■ **Excerpted records**
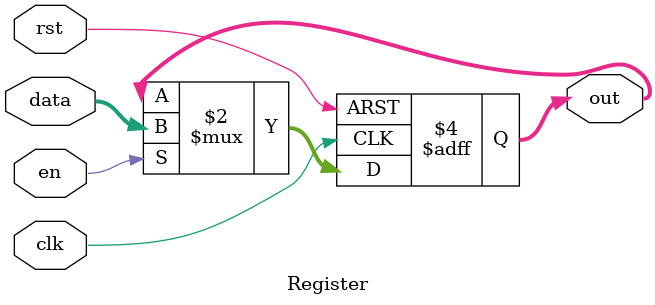
<source format=sv>
module Register(input logic [31:0]  data,input logic rst,clk,en, output logic [31:0] out);

always_ff@(posedge clk or posedge rst) begin
	if(rst) begin
		out <= 32'b0;
	end
	else begin
		if(en) out <= data;
		
	end

end
endmodule

</source>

■ **Instruction**
Exact repetition of the data is needed, with no images retained.

■ **Task solution**
<source format=sv>
module Register(input logic [31:0]  data,input logic rst,clk,en, output logic [31:0] out);

always_ff@(posedge clk or posedge rst) begin
	if(rst) begin
		out <= 32'b0;
	end
	else begin
		if(en) out <= data;
		
	end

end
endmodule

</source>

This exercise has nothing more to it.